The scenes on Omaha Beach, partly recorded on a shaky handheld camera and drenched in sickly shades of green and gray, find Hanks' Captain Miller and his troops caught in a maelstrom of bullets, blood, bombs and viscera amid a seemingly endless stretch of sand.
The lengthy sequence — hailed then and now for its raw, gritty honesty — was a radical departure from the more stylistically restrained and sometimes sanitized war dramas of the 1950s and ’60s.
"It was a game-changer," said Steven Jay Rubin, a screenwriter, film historian and author of a book about American combat movies. "It was devastatingly dramatic, visceral, immersive. I didn't touch my popcorn because it felt sacrilegious to eat while I'm watching it."

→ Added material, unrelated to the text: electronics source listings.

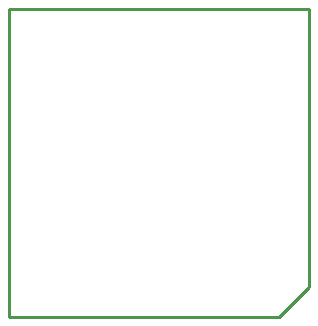
<source format=gbr>
G04 EAGLE Gerber RS-274X export*
G75*
%MOMM*%
%FSLAX34Y34*%
%LPD*%
%IN*%
%IPPOS*%
%AMOC8*
5,1,8,0,0,1.08239X$1,22.5*%
G01*
G04 Define Apertures*
%ADD10C,0.254000*%
D10*
X5842Y0D02*
X234442Y0D01*
X259842Y25400D01*
X259842Y260350D01*
X5842Y260350D01*
X5842Y0D01*
M02*

</source>
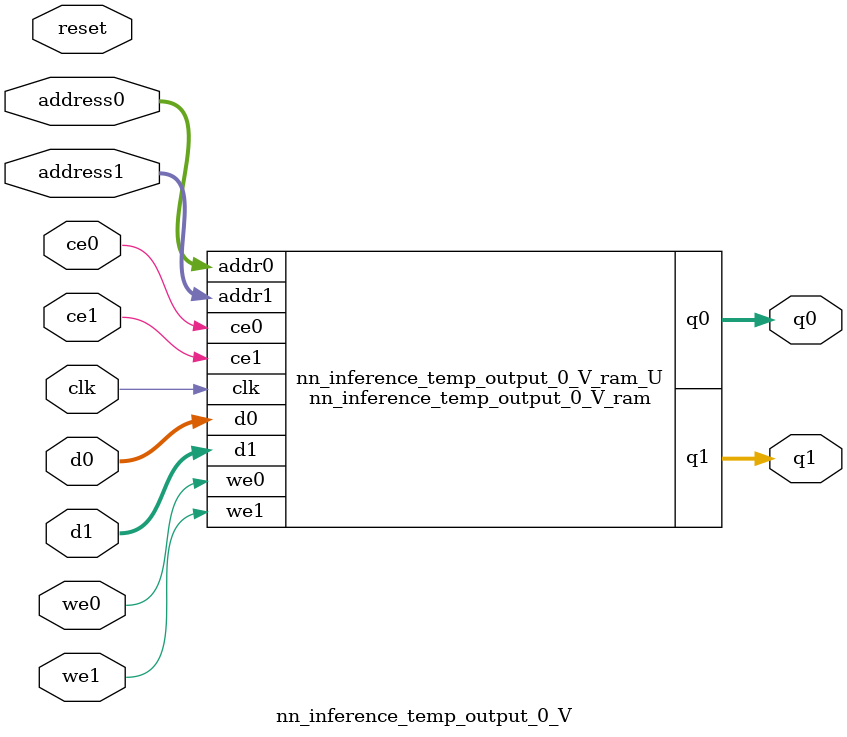
<source format=v>
`timescale 1 ns / 1 ps
module nn_inference_temp_output_0_V_ram (addr0, ce0, d0, we0, q0, addr1, ce1, d1, we1, q1,  clk);

parameter DWIDTH = 32;
parameter AWIDTH = 6;
parameter MEM_SIZE = 64;

input[AWIDTH-1:0] addr0;
input ce0;
input[DWIDTH-1:0] d0;
input we0;
output reg[DWIDTH-1:0] q0;
input[AWIDTH-1:0] addr1;
input ce1;
input[DWIDTH-1:0] d1;
input we1;
output reg[DWIDTH-1:0] q1;
input clk;

reg [DWIDTH-1:0] ram[0:MEM_SIZE-1];




always @(posedge clk)  
begin 
    if (ce0) begin
        if (we0) 
            ram[addr0] <= d0; 
        q0 <= ram[addr0];
    end
end


always @(posedge clk)  
begin 
    if (ce1) begin
        if (we1) 
            ram[addr1] <= d1; 
        q1 <= ram[addr1];
    end
end


endmodule

`timescale 1 ns / 1 ps
module nn_inference_temp_output_0_V(
    reset,
    clk,
    address0,
    ce0,
    we0,
    d0,
    q0,
    address1,
    ce1,
    we1,
    d1,
    q1);

parameter DataWidth = 32'd32;
parameter AddressRange = 32'd64;
parameter AddressWidth = 32'd6;
input reset;
input clk;
input[AddressWidth - 1:0] address0;
input ce0;
input we0;
input[DataWidth - 1:0] d0;
output[DataWidth - 1:0] q0;
input[AddressWidth - 1:0] address1;
input ce1;
input we1;
input[DataWidth - 1:0] d1;
output[DataWidth - 1:0] q1;



nn_inference_temp_output_0_V_ram nn_inference_temp_output_0_V_ram_U(
    .clk( clk ),
    .addr0( address0 ),
    .ce0( ce0 ),
    .we0( we0 ),
    .d0( d0 ),
    .q0( q0 ),
    .addr1( address1 ),
    .ce1( ce1 ),
    .we1( we1 ),
    .d1( d1 ),
    .q1( q1 ));

endmodule


</source>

Spielberg and his production crew were relentless in their pursuit of historical authenticity. Hanks and his co-stars, including Tom Sizemore, Edward Burns, Barry Pepper and pre-"Fast and Furious" Vin Diesel, were put through rigorous "boot camp" under the command of Marine Capt. Dale Dye, who is now 74.
"The legend of it now is that we were out in the freezing cold woods for, you know, weeks and weeks. I think it was really only five days," Hanks told Brokaw with a laugh. "When a fake ambush happens at 3 in the morning, and gets you up out of your tent, your adrenaline gets pumping."
Rubin pointed to parts of more recent cultural works that he believes are clearly indebted to Spielberg, from the psychological anguish of Clint Eastwood's "American Sniper" and the disorienting intimacy of Christopher Nolan's "Dunkirk" to hit video games like "Call of Duty."
Matt Shakman, a television director who helmed the penultimate "Game of Thrones" episode, in which Daenerys Targaryen (Emilia Clarke) torches King's Landing with dragon fire, recently told The New York Times that he consulted Spielberg's violent opus ahead of production.
"I looked at 'Saving Private Ryan,' the opening battle on the beach, where the sound drops out and Tom Hanks is watching men being burned alive and shot to death. That to me was very much what it should feel like for Jaime, watching men die left and right around him," Shakman told The Times, referring to another "Thrones" character, Jaime Lannister.
Spielberg and Hanks, however, hope the most enduring legacy of "Saving Private Ryan" is its tough-minded but earnest celebration of the men who gave their lives defending their country and their brothers in arms.
"I think the danger is that it enters into some sort of mythological place," Hanks said. "If we ever forget that it was a bunch of individuals that went over, and they all had names like Ernie, and Buck and Robert — that's when we've done a bad job of being citizens of the world, I think."